In fact, said Chavez, from the time of CJs Claudio Teehankee, Pedro Yap, Marcelo Fernan and a part of Andres Narvasa’s tenure, “there was full compliance with the one-vote proviso” ---- until 1994, when the late Sen. Rene Cayetano pushed for two members from Congress with a half-vote each. But, he asserted, “we all know that two half-men do not A Man make,” drawing faint smiles from the Court. He also stressed that it was Chief Justice Hilario Davide who allowed two members from Congress with a full vote each, bringing the JBC membership to eight instead of seven as the Charter provided. It’s time to respect the Charter provision, he said.

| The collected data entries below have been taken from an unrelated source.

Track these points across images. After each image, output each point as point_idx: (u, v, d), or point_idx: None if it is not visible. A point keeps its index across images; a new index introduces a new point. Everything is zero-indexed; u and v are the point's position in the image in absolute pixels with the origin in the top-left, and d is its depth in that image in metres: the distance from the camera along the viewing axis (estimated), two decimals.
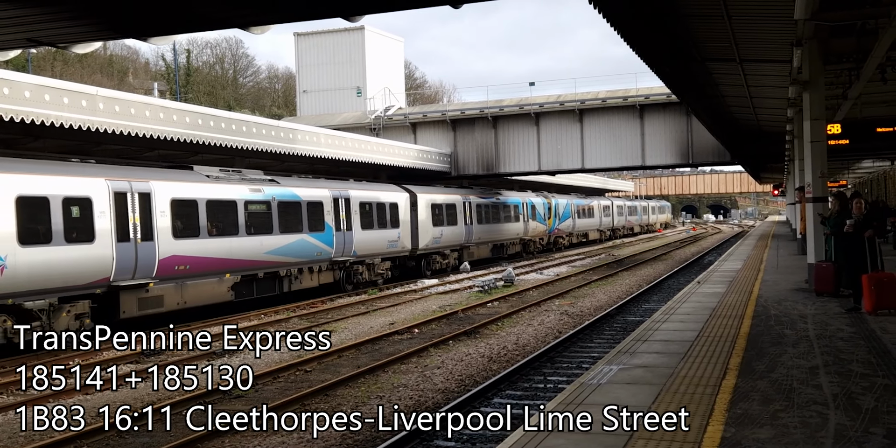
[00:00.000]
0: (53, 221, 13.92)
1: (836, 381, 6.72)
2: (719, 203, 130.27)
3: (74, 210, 14.42)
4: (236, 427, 8.54)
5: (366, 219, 23.66)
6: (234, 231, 18.38)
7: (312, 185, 22.31)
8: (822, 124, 13.08)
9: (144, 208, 15.91)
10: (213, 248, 17.54)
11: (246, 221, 18.75)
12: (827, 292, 12.55)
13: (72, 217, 14.31)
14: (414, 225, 26.85)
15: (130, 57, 66.22)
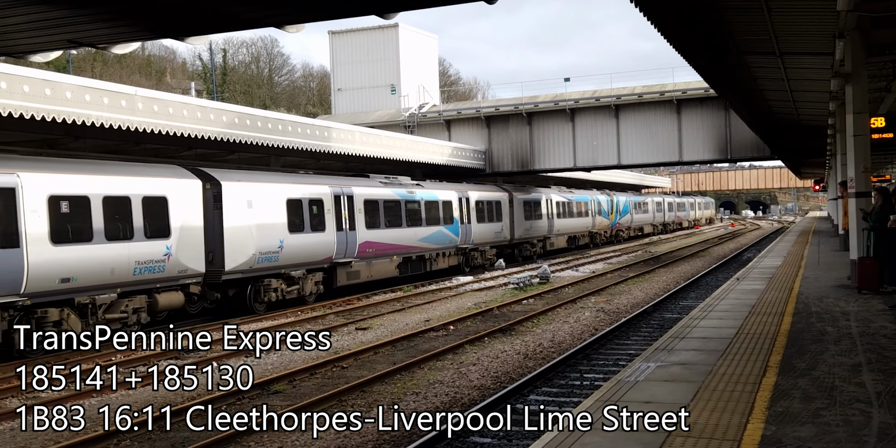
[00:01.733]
0: (305, 216, 19.51)
1: (880, 378, 6.58)
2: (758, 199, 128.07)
3: (315, 208, 20.01)
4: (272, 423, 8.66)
5: (480, 214, 29.11)
6: (399, 223, 23.72)
7: (444, 187, 27.68)
8: (866, 118, 12.78)
9: (349, 207, 21.32)
10: (387, 236, 22.97)
11: (406, 216, 24.08)
12: (870, 289, 12.27)
13: (313, 213, 19.89)
14: (511, 219, 32.08)
15: (168, 57, 67.39)
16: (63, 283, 13.34)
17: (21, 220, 12.79)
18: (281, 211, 18.69)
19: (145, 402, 10.04)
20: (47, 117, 14.46)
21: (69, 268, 13.42)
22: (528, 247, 34.51)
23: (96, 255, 14.00)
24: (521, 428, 8.23)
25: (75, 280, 13.56)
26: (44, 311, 13.18)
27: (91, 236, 14.02)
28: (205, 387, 10.82)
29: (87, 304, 13.99)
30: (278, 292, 18.47)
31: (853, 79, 12.57)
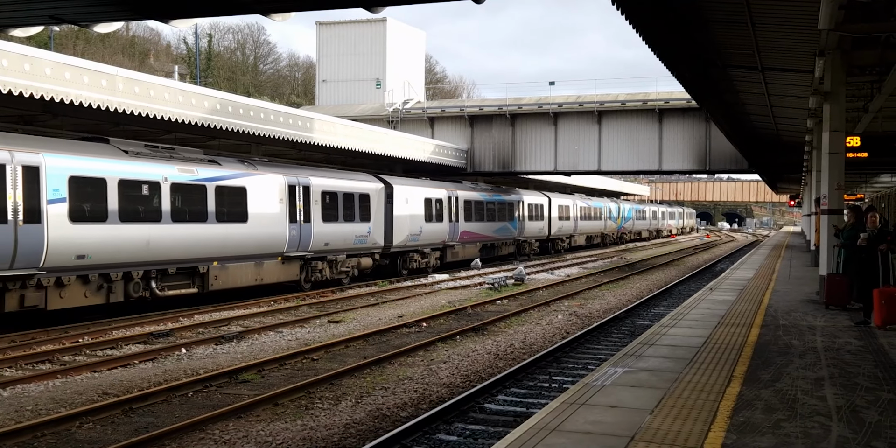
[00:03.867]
0: (433, 211, 27.37)
1: (841, 393, 6.71)
2: (734, 211, 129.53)
3: (438, 205, 27.94)
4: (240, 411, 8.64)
5: (530, 215, 37.69)
6: (482, 219, 31.90)
7: (510, 192, 35.98)
8: (842, 136, 13.00)
9: (456, 205, 29.48)
10: (476, 227, 31.13)
11: (487, 214, 32.28)
12: (837, 305, 12.50)
13: (437, 209, 27.77)
14: (549, 218, 40.55)
15: (152, 39, 66.63)
16: (325, 246, 21.50)
17: (298, 207, 20.37)
18: (421, 206, 26.71)
19: (110, 385, 9.95)
20: (25, 93, 14.25)
21: (328, 237, 21.58)
22: (559, 242, 42.74)
23: (340, 230, 22.20)
24: (487, 427, 8.29)
25: (330, 245, 21.67)
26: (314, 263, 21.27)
27: (338, 218, 22.05)
28: (173, 372, 10.76)
29: (334, 260, 22.08)
30: (417, 262, 26.91)
31: (832, 97, 12.77)
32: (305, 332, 14.43)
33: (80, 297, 14.50)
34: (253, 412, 8.73)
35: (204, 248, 17.14)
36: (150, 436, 7.58)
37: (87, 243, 14.37)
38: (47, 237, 13.59)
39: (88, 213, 14.56)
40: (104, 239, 14.75)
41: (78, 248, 14.16)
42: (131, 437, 7.73)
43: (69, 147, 14.84)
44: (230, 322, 15.45)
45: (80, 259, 14.23)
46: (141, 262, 15.58)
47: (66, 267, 14.00)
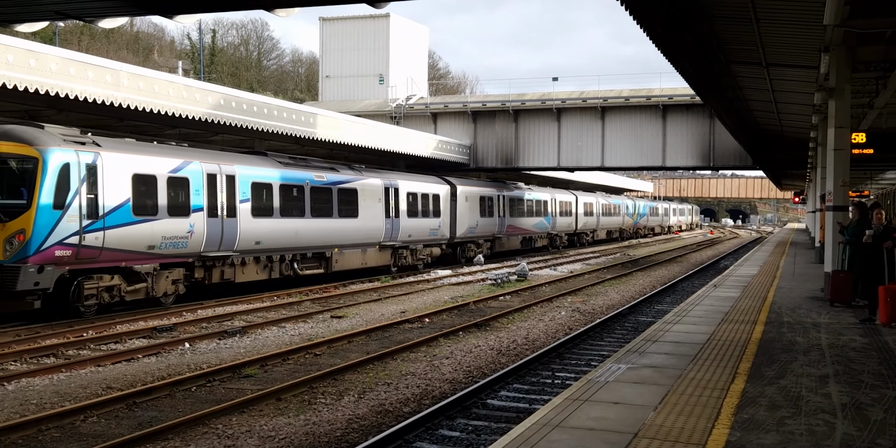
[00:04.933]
0: (486, 208, 31.55)
1: (846, 390, 6.69)
2: (738, 208, 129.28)
3: (489, 202, 32.14)
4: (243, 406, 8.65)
5: (560, 211, 41.66)
6: (523, 214, 36.23)
7: (542, 191, 39.72)
8: (847, 133, 12.94)
9: (504, 201, 33.73)
10: (518, 222, 35.55)
11: (527, 210, 36.73)
12: (842, 302, 12.46)
13: (488, 206, 32.05)
14: (577, 215, 44.65)
15: (156, 35, 66.61)
16: (409, 237, 25.61)
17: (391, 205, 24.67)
18: (477, 204, 30.92)
19: (114, 380, 9.97)
20: (30, 88, 14.27)
21: (411, 230, 25.66)
22: (584, 236, 47.01)
23: (420, 224, 26.43)
24: (490, 422, 8.28)
25: (412, 236, 25.93)
26: (401, 251, 25.56)
27: (417, 214, 26.22)
28: (176, 367, 10.78)
29: (415, 249, 26.40)
30: (472, 252, 31.19)
31: (837, 93, 12.71)
32: (308, 328, 14.44)
33: (253, 273, 18.81)
34: (256, 407, 8.74)
35: (330, 238, 21.45)
36: (153, 430, 7.59)
37: (261, 232, 18.75)
38: (240, 228, 17.98)
39: (262, 210, 18.78)
40: (271, 229, 19.10)
41: (256, 236, 18.55)
42: (135, 431, 7.75)
43: (249, 160, 19.16)
44: (233, 317, 15.48)
45: (257, 244, 18.63)
46: (291, 247, 19.97)
47: (248, 250, 18.44)
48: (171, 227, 16.04)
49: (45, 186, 13.50)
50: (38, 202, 13.41)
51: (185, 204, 16.51)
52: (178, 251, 16.30)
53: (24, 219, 13.29)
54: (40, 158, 13.55)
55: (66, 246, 13.74)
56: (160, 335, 13.38)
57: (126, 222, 14.99)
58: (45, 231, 13.43)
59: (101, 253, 14.44)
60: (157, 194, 15.81)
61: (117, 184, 14.86)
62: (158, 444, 7.41)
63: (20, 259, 13.14)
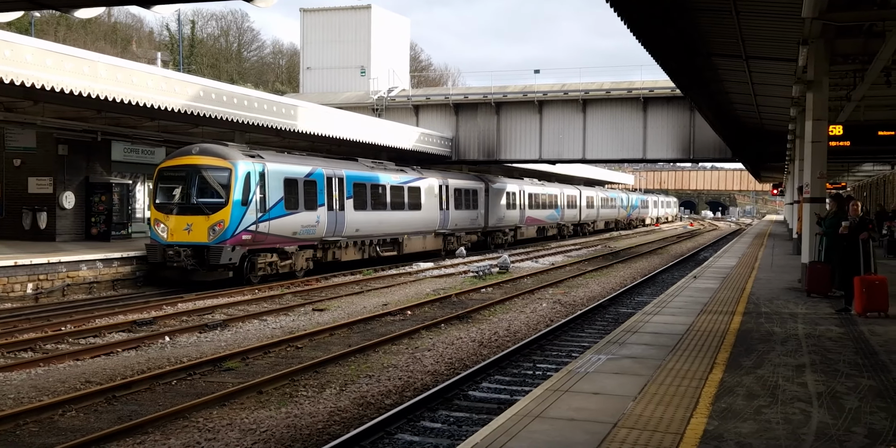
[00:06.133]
0: (511, 201, 36.10)
1: (822, 379, 6.79)
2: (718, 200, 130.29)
3: (513, 197, 37.04)
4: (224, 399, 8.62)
5: (569, 203, 46.66)
6: (538, 207, 40.85)
7: (552, 185, 44.19)
8: (824, 125, 13.07)
9: (524, 195, 38.39)
10: (535, 214, 40.22)
11: (541, 203, 41.28)
12: (819, 292, 12.62)
13: (513, 200, 37.00)
14: (580, 207, 49.37)
15: (135, 25, 65.80)
16: (455, 226, 30.74)
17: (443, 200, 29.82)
18: (504, 198, 35.62)
19: (93, 374, 9.89)
20: (5, 79, 14.05)
21: (457, 220, 30.81)
22: (586, 226, 51.69)
23: (463, 215, 31.45)
24: (471, 414, 8.32)
25: (458, 226, 30.89)
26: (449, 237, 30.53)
27: (461, 207, 31.14)
28: (156, 360, 10.71)
29: (459, 236, 31.19)
30: (500, 240, 35.86)
31: (815, 86, 12.82)
32: (290, 321, 14.40)
33: (352, 254, 23.70)
34: (237, 400, 8.71)
35: (402, 226, 26.46)
36: (133, 424, 7.54)
37: (359, 222, 23.60)
38: (346, 218, 22.84)
39: (360, 204, 23.62)
40: (365, 220, 23.98)
41: (356, 225, 23.41)
42: (114, 425, 7.70)
43: (350, 165, 24.10)
44: (214, 310, 15.39)
45: (356, 232, 23.50)
46: (377, 234, 24.93)
47: (350, 236, 23.23)
48: (307, 218, 20.96)
49: (236, 189, 18.40)
50: (232, 200, 18.31)
51: (314, 200, 21.31)
52: (309, 236, 21.20)
53: (223, 212, 18.21)
54: (232, 169, 18.50)
55: (248, 232, 18.67)
56: (140, 329, 13.28)
57: (281, 214, 19.83)
58: (237, 221, 18.35)
59: (266, 237, 19.30)
60: (298, 193, 20.60)
61: (275, 186, 19.69)
62: (138, 438, 7.36)
63: (221, 241, 18.06)
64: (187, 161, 18.93)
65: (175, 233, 18.30)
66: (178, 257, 17.89)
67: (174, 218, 18.42)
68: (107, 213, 23.52)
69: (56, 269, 16.95)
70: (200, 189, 18.70)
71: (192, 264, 17.92)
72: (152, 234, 18.70)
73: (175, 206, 18.66)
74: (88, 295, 17.37)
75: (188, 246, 18.03)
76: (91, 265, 17.80)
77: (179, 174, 18.88)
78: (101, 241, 22.86)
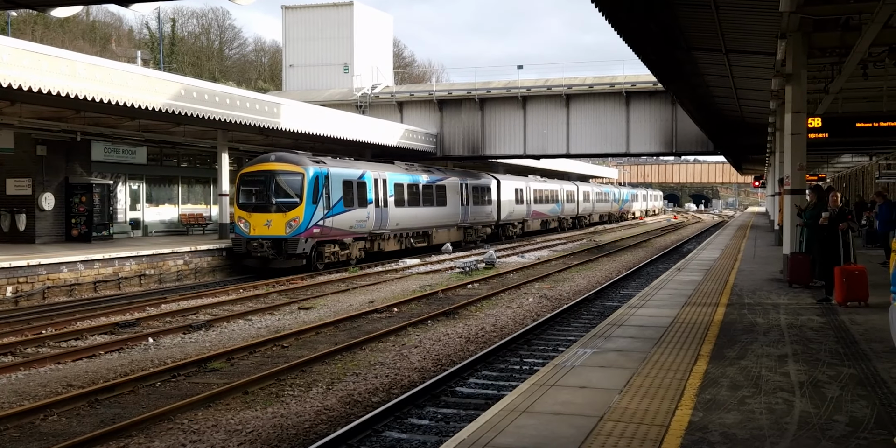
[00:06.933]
0: (518, 197, 39.61)
1: (804, 369, 6.85)
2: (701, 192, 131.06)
3: (519, 192, 39.79)
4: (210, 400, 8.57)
5: (568, 198, 49.43)
6: (542, 202, 43.69)
7: (555, 182, 47.80)
8: (803, 117, 13.16)
9: (530, 191, 41.34)
10: (538, 208, 43.00)
11: (544, 198, 44.28)
12: (800, 283, 12.73)
13: (520, 195, 39.92)
14: (578, 202, 52.28)
15: (114, 24, 65.14)
16: (474, 220, 33.94)
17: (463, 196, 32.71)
18: (513, 194, 38.69)
19: (75, 377, 9.80)
20: None
21: (475, 215, 33.85)
22: (582, 219, 54.42)
23: (479, 210, 34.45)
24: (459, 410, 8.32)
25: (476, 220, 33.96)
26: (468, 230, 33.77)
27: (478, 203, 34.21)
28: (139, 362, 10.64)
29: (477, 228, 34.45)
30: (511, 232, 39.20)
31: (793, 79, 12.91)
32: (275, 320, 14.33)
33: (393, 245, 26.87)
34: (222, 401, 8.66)
35: (431, 221, 29.73)
36: (116, 427, 7.48)
37: (399, 217, 26.91)
38: (389, 214, 26.07)
39: (399, 202, 26.91)
40: (404, 215, 27.30)
41: (396, 220, 26.69)
42: (97, 428, 7.63)
43: (390, 168, 27.34)
44: (198, 311, 15.30)
45: (397, 226, 26.74)
46: (412, 227, 28.17)
47: (392, 229, 26.44)
48: (360, 215, 24.16)
49: (308, 190, 21.53)
50: (305, 199, 21.46)
51: (364, 199, 24.45)
52: (362, 230, 24.39)
53: (298, 210, 21.44)
54: (304, 173, 21.64)
55: (317, 226, 21.81)
56: (122, 331, 13.17)
57: (340, 211, 22.97)
58: (309, 218, 21.49)
59: (330, 231, 22.51)
60: (353, 193, 23.72)
61: (336, 187, 22.76)
62: (122, 441, 7.30)
63: (296, 234, 21.24)
64: (266, 167, 22.00)
65: (256, 228, 21.38)
66: (260, 248, 21.13)
67: (255, 215, 21.50)
68: (87, 214, 23.31)
69: (36, 271, 16.79)
70: (278, 190, 21.75)
71: (272, 254, 21.11)
72: (236, 229, 21.92)
73: (256, 205, 21.67)
74: (69, 297, 17.22)
75: (268, 239, 21.19)
76: (72, 267, 17.64)
77: (259, 178, 21.92)
78: (82, 242, 22.67)
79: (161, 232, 27.82)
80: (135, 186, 27.12)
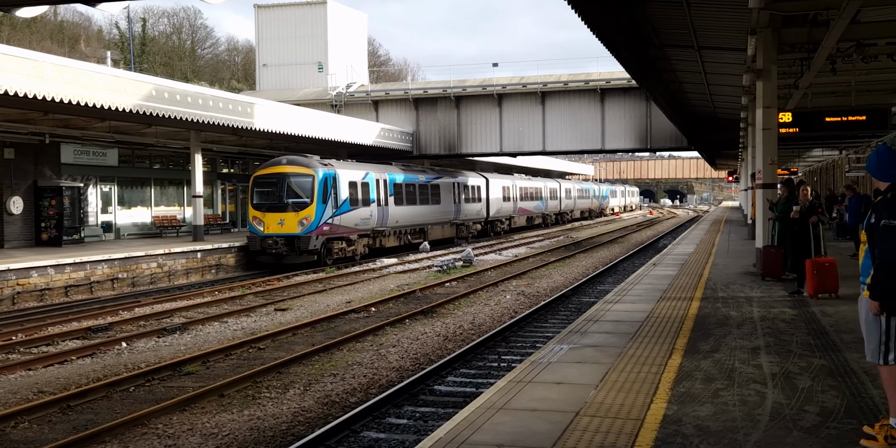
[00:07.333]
0: (505, 194, 41.57)
1: (776, 361, 6.92)
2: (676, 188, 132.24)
3: (506, 190, 41.86)
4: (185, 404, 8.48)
5: (551, 195, 51.37)
6: (527, 199, 45.32)
7: (539, 180, 49.67)
8: (774, 112, 13.31)
9: (516, 189, 42.81)
10: (524, 205, 44.78)
11: (529, 195, 45.68)
12: (773, 276, 12.88)
13: (507, 193, 41.84)
14: (560, 198, 54.19)
15: (82, 24, 64.19)
16: (465, 217, 35.27)
17: (456, 195, 34.50)
18: (500, 192, 40.25)
19: (46, 383, 9.65)
20: None
21: (466, 212, 35.45)
22: (565, 215, 56.30)
23: (470, 207, 35.88)
24: (437, 408, 8.32)
25: (467, 216, 35.70)
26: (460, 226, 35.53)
27: (469, 201, 35.63)
28: (112, 367, 10.50)
29: (468, 225, 35.80)
30: (499, 228, 41.02)
31: (764, 75, 13.04)
32: (251, 321, 14.22)
33: (392, 242, 28.38)
34: (198, 404, 8.57)
35: (427, 218, 31.23)
36: (89, 433, 7.38)
37: (399, 215, 28.50)
38: (390, 212, 27.56)
39: (399, 201, 28.39)
40: (403, 213, 28.87)
41: (396, 218, 28.20)
42: (70, 435, 7.52)
43: (390, 169, 28.81)
44: (172, 314, 15.14)
45: (396, 223, 28.24)
46: (410, 224, 29.64)
47: (392, 226, 27.98)
48: (364, 213, 25.65)
49: (318, 191, 23.08)
50: (315, 199, 23.00)
51: (368, 198, 25.99)
52: (365, 227, 25.91)
53: (309, 210, 22.95)
54: (315, 175, 23.20)
55: (326, 224, 23.36)
56: (95, 335, 12.99)
57: (347, 210, 24.47)
58: (319, 216, 23.01)
59: (338, 228, 24.07)
60: (358, 193, 25.27)
61: (343, 188, 24.35)
62: (95, 447, 7.20)
63: (308, 232, 22.77)
64: (278, 170, 23.55)
65: (270, 226, 22.82)
66: (275, 245, 22.54)
67: (269, 215, 22.98)
68: (57, 217, 22.94)
69: (4, 276, 16.51)
70: (290, 191, 23.27)
71: (285, 251, 22.57)
72: (251, 228, 23.31)
73: (269, 205, 23.19)
74: (40, 302, 16.96)
75: (282, 236, 22.67)
76: (42, 272, 17.37)
77: (272, 180, 23.48)
78: (53, 246, 22.33)
79: (134, 235, 27.48)
80: (106, 189, 26.76)
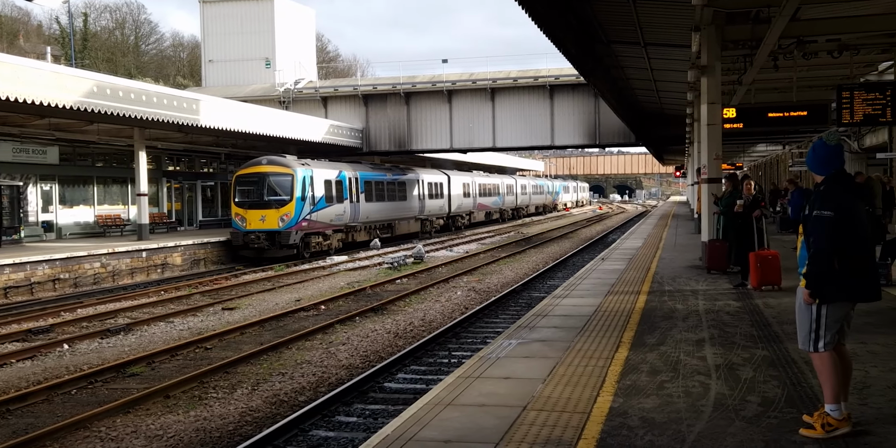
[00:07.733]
0: (465, 191, 43.41)
1: (720, 352, 7.06)
2: (625, 183, 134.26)
3: (467, 188, 43.63)
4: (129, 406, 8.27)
5: (507, 191, 52.81)
6: (486, 195, 46.84)
7: (496, 177, 50.76)
8: (718, 108, 13.58)
9: (475, 185, 45.08)
10: (483, 200, 46.38)
11: (487, 191, 47.29)
12: (718, 269, 13.15)
13: (467, 190, 43.73)
14: (517, 194, 55.71)
15: (21, 19, 62.08)
16: (429, 213, 37.16)
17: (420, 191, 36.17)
18: (461, 189, 41.90)
19: None
20: None
21: (430, 208, 37.18)
22: (521, 210, 57.97)
23: (433, 203, 37.69)
24: (387, 405, 8.27)
25: (431, 212, 37.43)
26: (425, 222, 37.22)
27: (433, 197, 37.56)
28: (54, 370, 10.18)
29: (432, 220, 37.64)
30: (460, 223, 42.38)
31: (708, 71, 13.30)
32: (198, 321, 13.95)
33: (363, 236, 29.70)
34: (142, 406, 8.37)
35: (395, 214, 32.72)
36: (28, 437, 7.14)
37: (370, 211, 30.03)
38: (361, 208, 29.00)
39: (368, 197, 29.83)
40: (374, 209, 30.44)
41: (368, 214, 29.73)
42: (8, 439, 7.26)
43: (360, 167, 30.37)
44: (116, 314, 14.76)
45: (367, 218, 29.69)
46: (379, 220, 31.17)
47: (364, 222, 29.47)
48: (338, 209, 27.08)
49: (296, 189, 24.48)
50: (294, 197, 24.39)
51: (342, 196, 27.45)
52: (340, 223, 27.40)
53: (289, 206, 24.35)
54: (294, 174, 24.67)
55: (305, 220, 24.76)
56: (36, 337, 12.59)
57: (323, 207, 25.88)
58: (298, 213, 24.42)
59: (315, 224, 25.49)
60: (332, 190, 26.64)
61: (319, 186, 25.76)
62: None
63: (288, 228, 24.16)
64: (259, 169, 24.99)
65: (252, 223, 24.20)
66: (257, 240, 23.97)
67: (251, 212, 24.33)
68: None
69: None
70: (270, 190, 24.64)
71: (266, 245, 23.93)
72: (234, 224, 24.67)
73: (251, 202, 24.51)
74: None
75: (263, 232, 24.03)
76: None
77: (253, 179, 24.92)
78: None
79: (76, 234, 26.71)
80: (46, 187, 25.94)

As I listened to the three hours of hearing, I smiled from time to time as I remembered how Arroyo and Chavez were both active in the anti-Marcos movement (Joker as an iconic human rights lawyer and Frank as a leader in the First Quarter Storm) and in the post-Ninoy years, and they both served under Cory Aquino. Now they were on the opposite side of the fence on this issue. 

At this writing we still don’t know if the SC would be bamboozled into reversing its earlier one-vote ruling, which resulted in Congress’ boycott of the JBC hearings. That JBC short-list is being awaited, so that the President can meet the constitutional deadline of appointing a new CJ three months from the May 29 ouster of CJ Renato Corona. P-Noy has unabashed been campaigning to include his favorite CJ nominee, Leila de Lima, in the JBC short-list and the SC's grant of two two votes to Congress could help get his choice there. 

Frankly I’m keeping my fingers crossed that the SC sticks to its original one-vote ruling. For if it caves in to the presidential dictate and the arrogance of the Senate on this issue, the SC would further weaken the rule of law  and the supremacy of the judiciary in constitutional matters.